» **Actions to take**
1) In the text on climate scenarios and the movie "The Core," how many degrees Celsius warmer is the global-mean temperature in the quoted scenario?
2) According to the text on climate scenarios and the movie "The Core," why might students have trouble telling fact from fiction?
3) Extend the text on climate scenarios and the movie "The Core," picking up right after its final sentence.
---------- Quoted passage
From the link: "in a -- climate model -- from a high carbon dioxide emissions -- future climate scenario -- with a global-mean temperature -- 12 degrees Celsius warmer --... "

Sounds exactly like the plot creation process for a science fiction movie where none of it is true, but will shock the movie goers.

--

NASA training:

A recent 2003 movie 'The Core' proposes that if Earth were to temporarily lose its magnetic field, a wide range of deadly calamities would befall humans and living creatures on Earth.

What will really happen?

Students may have difficulty separating fact from fiction,

especially when modern-day science fiction movies seem so believable,

and actors have become really good at 'talking science'.

Here's what CBS News said about The Core in a short synopsis:

"In "The Core," the Earth's inner core has stopped rotating, causing the planet's electromagnetic field to rapidly deteriorate. This can cause airplanes to start falling from the sky and everything electronic to be destroyed. And static discharge in the atmosphere threatens to create "super storms." Plus microwave radiation will literally cook the planet."
--------------------
---------- Dataset entries
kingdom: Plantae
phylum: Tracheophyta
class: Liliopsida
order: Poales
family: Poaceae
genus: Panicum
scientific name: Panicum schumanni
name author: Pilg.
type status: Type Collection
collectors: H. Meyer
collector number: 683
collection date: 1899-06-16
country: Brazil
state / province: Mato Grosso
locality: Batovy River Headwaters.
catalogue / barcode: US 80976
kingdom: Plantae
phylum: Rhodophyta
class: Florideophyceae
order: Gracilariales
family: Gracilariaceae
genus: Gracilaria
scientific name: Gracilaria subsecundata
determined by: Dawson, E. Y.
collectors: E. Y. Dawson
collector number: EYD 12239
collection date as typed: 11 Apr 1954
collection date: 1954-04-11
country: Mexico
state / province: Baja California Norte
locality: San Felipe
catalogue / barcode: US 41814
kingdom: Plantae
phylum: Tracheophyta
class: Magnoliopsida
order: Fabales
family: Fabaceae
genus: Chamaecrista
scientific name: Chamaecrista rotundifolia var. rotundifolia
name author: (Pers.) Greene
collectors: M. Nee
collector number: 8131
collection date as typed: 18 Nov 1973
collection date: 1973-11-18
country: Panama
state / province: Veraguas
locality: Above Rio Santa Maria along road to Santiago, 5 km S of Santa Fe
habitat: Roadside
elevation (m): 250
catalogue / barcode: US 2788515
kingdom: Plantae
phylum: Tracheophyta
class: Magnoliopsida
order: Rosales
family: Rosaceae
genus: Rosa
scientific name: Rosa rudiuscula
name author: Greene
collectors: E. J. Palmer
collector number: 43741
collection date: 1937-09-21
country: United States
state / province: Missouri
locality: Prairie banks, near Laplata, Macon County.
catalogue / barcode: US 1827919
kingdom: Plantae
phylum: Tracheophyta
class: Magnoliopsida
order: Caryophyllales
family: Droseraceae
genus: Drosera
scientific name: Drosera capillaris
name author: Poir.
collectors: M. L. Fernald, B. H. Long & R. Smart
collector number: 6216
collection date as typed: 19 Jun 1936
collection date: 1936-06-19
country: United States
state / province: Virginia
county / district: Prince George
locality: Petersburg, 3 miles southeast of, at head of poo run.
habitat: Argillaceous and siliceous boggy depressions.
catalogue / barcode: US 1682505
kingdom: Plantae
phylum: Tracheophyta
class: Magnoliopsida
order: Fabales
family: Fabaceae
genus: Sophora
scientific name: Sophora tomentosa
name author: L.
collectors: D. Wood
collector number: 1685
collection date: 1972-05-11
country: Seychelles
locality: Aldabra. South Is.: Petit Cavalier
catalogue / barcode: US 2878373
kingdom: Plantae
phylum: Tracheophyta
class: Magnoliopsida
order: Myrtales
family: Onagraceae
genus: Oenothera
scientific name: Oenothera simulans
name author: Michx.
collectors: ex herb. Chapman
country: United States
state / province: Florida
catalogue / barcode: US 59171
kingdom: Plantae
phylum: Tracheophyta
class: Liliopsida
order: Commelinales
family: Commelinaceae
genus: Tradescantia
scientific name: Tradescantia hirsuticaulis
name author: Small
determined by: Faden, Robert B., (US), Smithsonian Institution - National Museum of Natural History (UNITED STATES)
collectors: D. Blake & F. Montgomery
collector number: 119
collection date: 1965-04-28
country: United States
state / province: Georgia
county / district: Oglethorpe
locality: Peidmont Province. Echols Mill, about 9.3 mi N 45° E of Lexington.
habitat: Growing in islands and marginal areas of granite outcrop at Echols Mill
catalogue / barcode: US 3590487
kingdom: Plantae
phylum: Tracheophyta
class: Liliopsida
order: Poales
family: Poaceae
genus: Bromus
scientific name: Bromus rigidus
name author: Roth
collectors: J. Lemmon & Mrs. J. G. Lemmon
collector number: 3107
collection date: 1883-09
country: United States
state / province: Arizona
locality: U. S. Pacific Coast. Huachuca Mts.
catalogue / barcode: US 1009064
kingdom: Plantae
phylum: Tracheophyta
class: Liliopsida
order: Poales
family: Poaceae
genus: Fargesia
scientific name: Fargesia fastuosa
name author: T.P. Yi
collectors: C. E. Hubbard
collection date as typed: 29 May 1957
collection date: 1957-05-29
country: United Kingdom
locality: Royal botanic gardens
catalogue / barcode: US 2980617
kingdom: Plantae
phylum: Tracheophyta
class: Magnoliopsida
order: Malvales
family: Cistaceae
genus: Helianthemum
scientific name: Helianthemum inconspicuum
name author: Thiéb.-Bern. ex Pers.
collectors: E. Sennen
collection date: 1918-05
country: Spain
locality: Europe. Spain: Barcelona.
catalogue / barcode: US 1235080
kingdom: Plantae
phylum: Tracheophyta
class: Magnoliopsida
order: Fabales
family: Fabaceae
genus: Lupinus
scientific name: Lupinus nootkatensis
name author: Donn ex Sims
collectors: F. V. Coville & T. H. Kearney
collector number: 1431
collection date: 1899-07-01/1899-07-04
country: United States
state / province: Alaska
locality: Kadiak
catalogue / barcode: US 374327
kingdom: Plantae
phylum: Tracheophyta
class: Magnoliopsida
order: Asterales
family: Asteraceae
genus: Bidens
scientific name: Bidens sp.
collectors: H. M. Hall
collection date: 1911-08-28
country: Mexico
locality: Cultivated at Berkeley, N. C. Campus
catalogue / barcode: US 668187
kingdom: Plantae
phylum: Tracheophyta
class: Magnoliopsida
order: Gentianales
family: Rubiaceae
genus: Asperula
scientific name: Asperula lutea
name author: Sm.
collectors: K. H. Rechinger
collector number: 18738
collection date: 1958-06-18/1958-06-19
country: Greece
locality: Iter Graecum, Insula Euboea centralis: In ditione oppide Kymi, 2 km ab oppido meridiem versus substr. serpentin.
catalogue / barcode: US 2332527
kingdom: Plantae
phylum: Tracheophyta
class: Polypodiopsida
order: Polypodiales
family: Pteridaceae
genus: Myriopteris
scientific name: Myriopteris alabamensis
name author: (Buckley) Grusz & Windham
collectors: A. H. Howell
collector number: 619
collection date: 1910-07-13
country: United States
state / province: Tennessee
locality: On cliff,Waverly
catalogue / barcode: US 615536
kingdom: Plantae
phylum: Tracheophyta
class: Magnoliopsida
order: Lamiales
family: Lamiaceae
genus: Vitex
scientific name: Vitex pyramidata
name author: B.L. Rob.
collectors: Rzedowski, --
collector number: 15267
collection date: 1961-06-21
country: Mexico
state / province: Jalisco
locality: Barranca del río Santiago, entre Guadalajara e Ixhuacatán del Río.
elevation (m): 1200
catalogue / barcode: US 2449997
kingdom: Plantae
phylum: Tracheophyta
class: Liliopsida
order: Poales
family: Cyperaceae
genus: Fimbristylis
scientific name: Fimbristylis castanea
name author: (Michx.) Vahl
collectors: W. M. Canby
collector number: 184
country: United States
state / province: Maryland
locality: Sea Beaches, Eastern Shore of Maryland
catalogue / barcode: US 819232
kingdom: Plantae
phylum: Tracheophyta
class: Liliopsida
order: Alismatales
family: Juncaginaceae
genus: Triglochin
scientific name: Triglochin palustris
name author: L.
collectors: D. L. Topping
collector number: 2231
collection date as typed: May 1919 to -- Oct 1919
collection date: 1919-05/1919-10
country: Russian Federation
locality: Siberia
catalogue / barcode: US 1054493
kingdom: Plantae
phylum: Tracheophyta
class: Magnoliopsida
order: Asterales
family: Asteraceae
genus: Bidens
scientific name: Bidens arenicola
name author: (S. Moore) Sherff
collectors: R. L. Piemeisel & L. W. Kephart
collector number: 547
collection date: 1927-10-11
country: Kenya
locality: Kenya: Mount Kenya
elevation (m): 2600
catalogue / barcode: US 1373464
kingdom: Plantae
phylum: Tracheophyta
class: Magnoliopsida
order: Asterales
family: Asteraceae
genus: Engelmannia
--------------------
» **Answers to the exercise**
1) It is 12 degrees Celsius warmer.

2) Modern-day science fiction movies seem very believable. Actors have also become really good at "talking science."

3)
What you should note is the sloppy use of terminology,

and the subtle introduction of many 'facts' about what might actually happen as though they are certifiably sound, scientifically.

In fact, there is not a single idea in the above paragraph that makes sense.

Luckily, we don't have to speculate about what might happen. Over 400 magnetic reversals have been detected by geologists dating back to nearly 330 million years ago. By studying them carefully, scientists are learning about their impacts to Earth.

This activity will help students discriminate between factual and fictional descriptions of a natural phenomenon, which has been scientifically studied from the fossil and geologic record of Earth,

and found to be a lot less frightening than Hollywood (or CBS News!) would have us imagine!

http://image.gsfc.nasa.gov/poetry/venus/Rever...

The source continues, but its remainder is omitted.